# Given instruction
Rewrite the lines of the records as a numbered list, starting at the line containing "class: Liliopsida" and ending at the last line, both included. Leave out any blank lines.

# Dataset extract
==============================

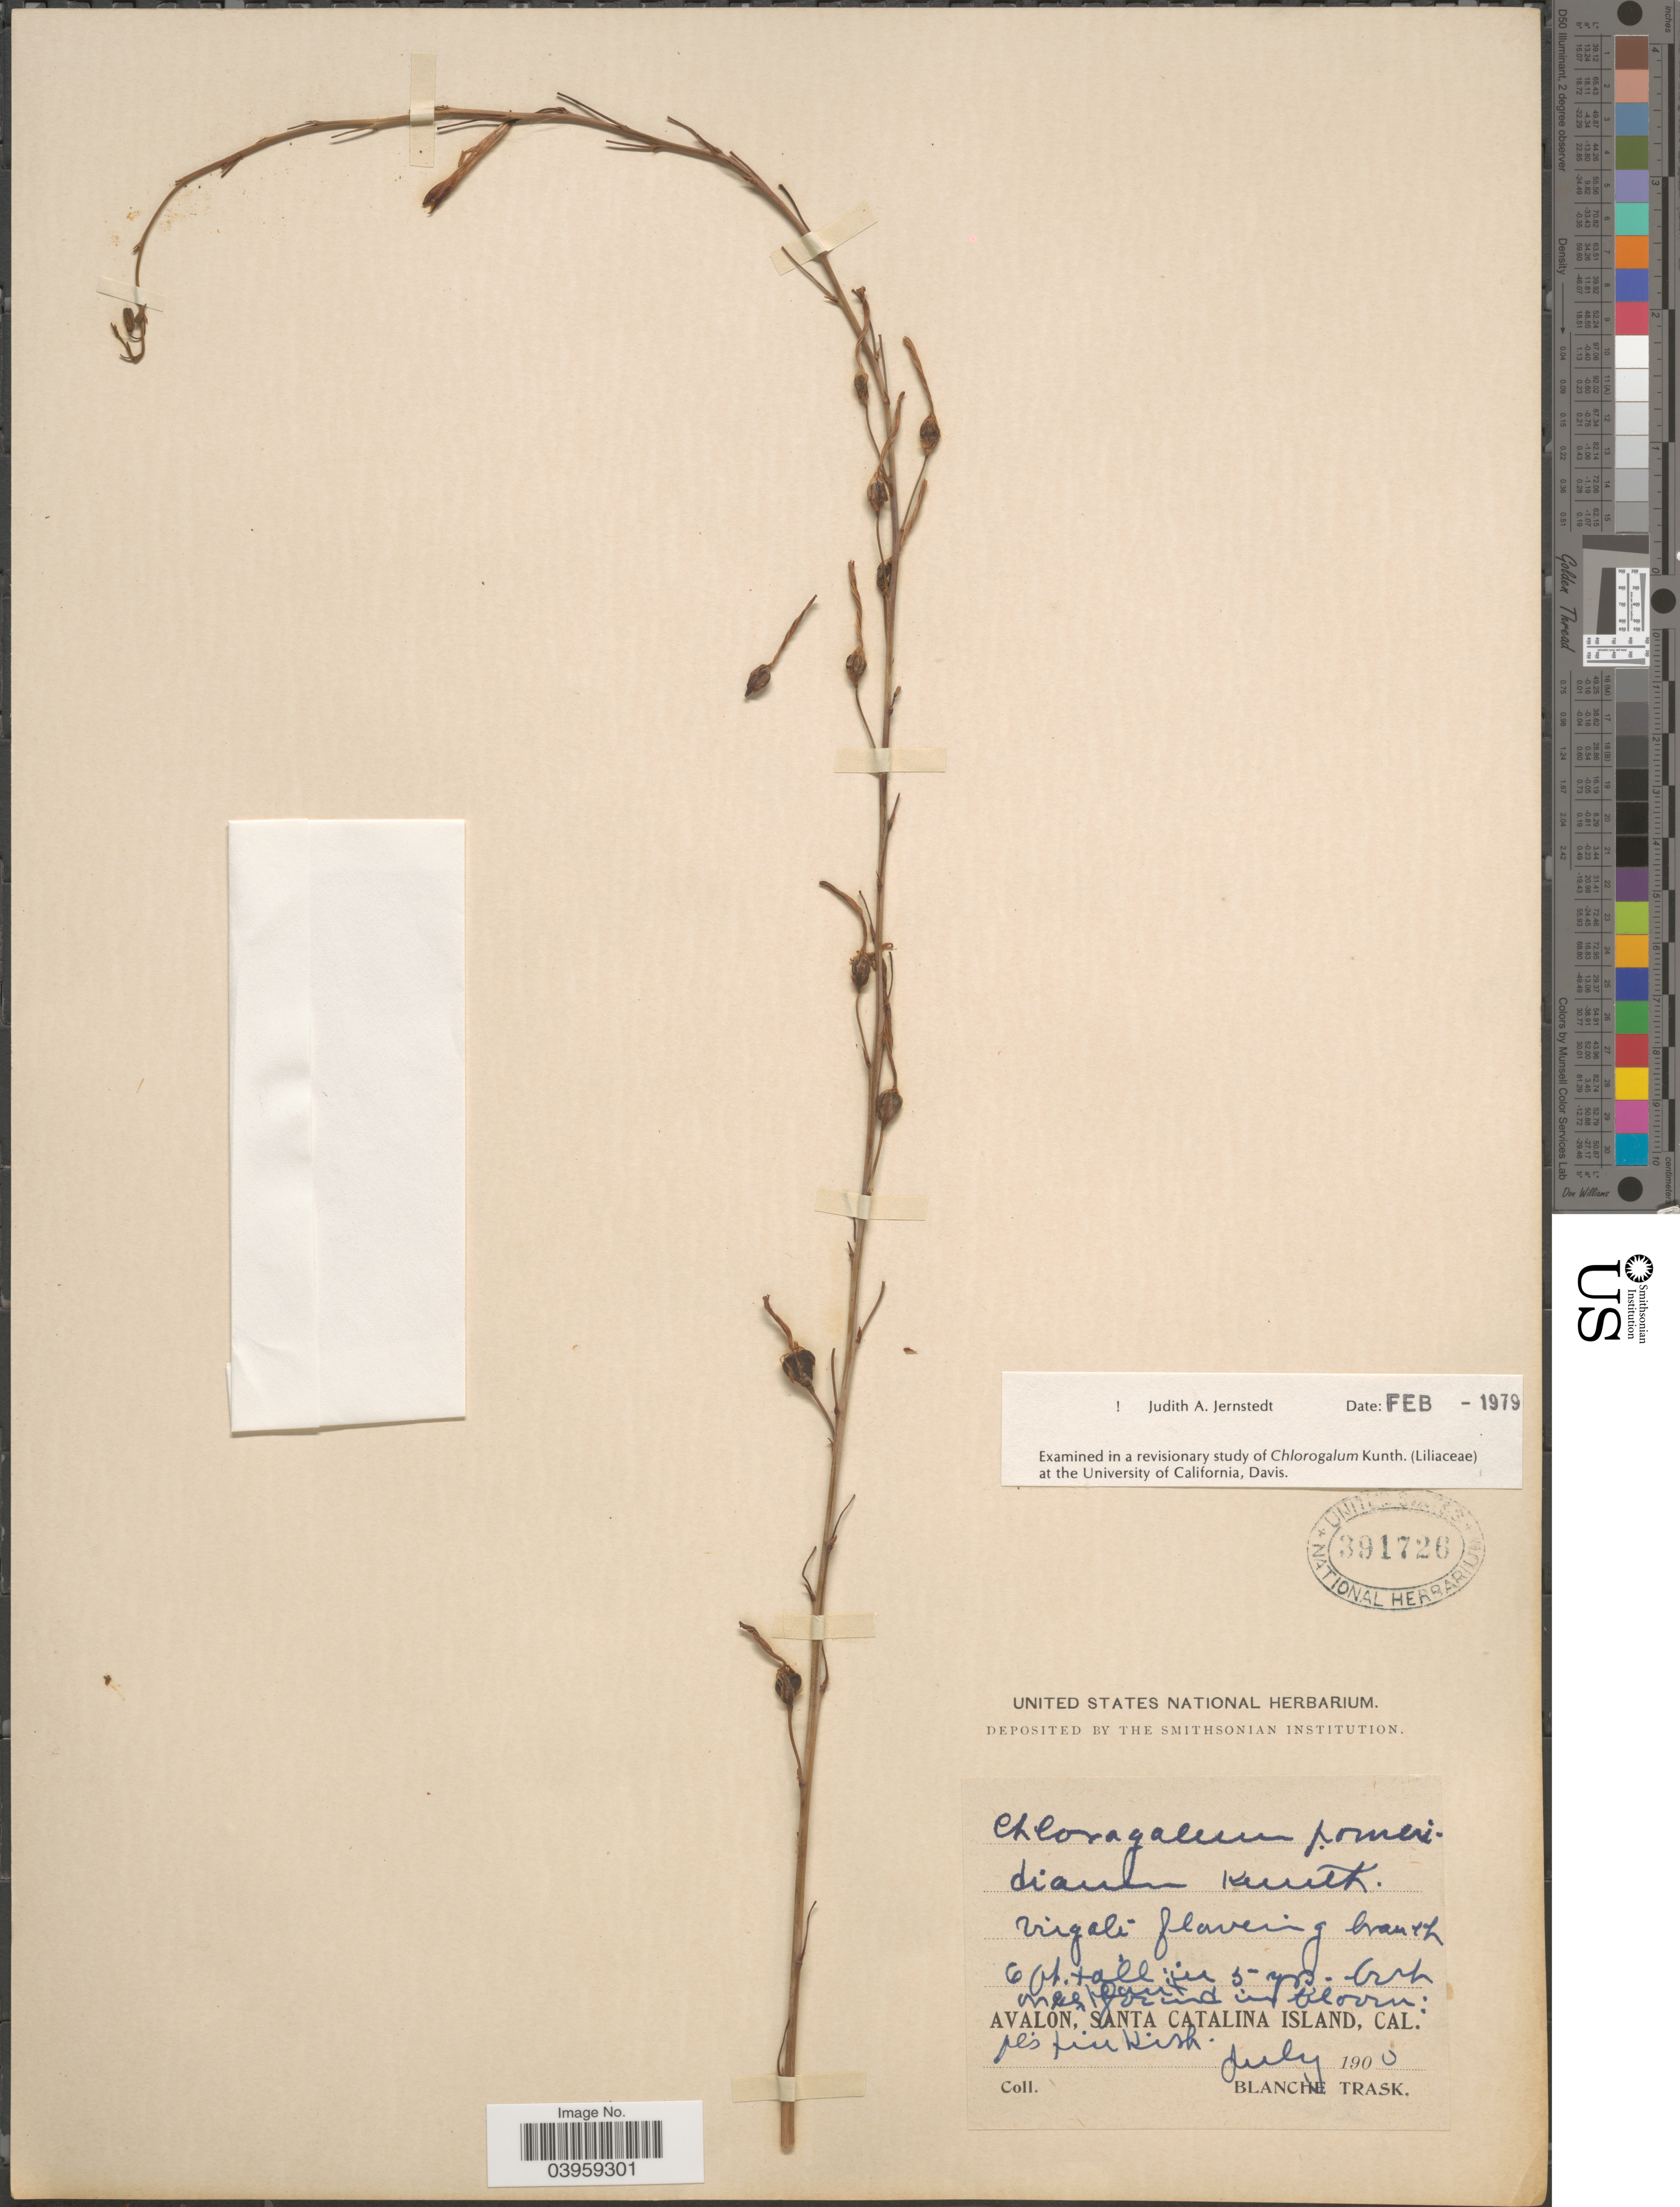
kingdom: Plantae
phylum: Tracheophyta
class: Liliopsida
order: Asparagales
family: Asparagaceae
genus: Chlorogalum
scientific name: Chlorogalum pomeridianum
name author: (DC.) Kunth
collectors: B. Trask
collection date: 1900-07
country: United States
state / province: California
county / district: Los Angeles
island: Santa Catalina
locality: Avalon, Santa Catalina Island.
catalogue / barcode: US 391726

==============================

# Result of the task
1. class: Liliopsida
2. order: Asparagales
3. family: Asparagaceae
4. genus: Chlorogalum
5. scientific name: Chlorogalum pomeridianum
6. name author: (DC.) Kunth
7. collectors: B. Trask
8. collection date: 1900-07
9. country: United States
10. state / province: California
11. county / district: Los Angeles
12. island: Santa Catalina
13. locality: Avalon, Santa Catalina Island.
14. catalogue / barcode: US 391726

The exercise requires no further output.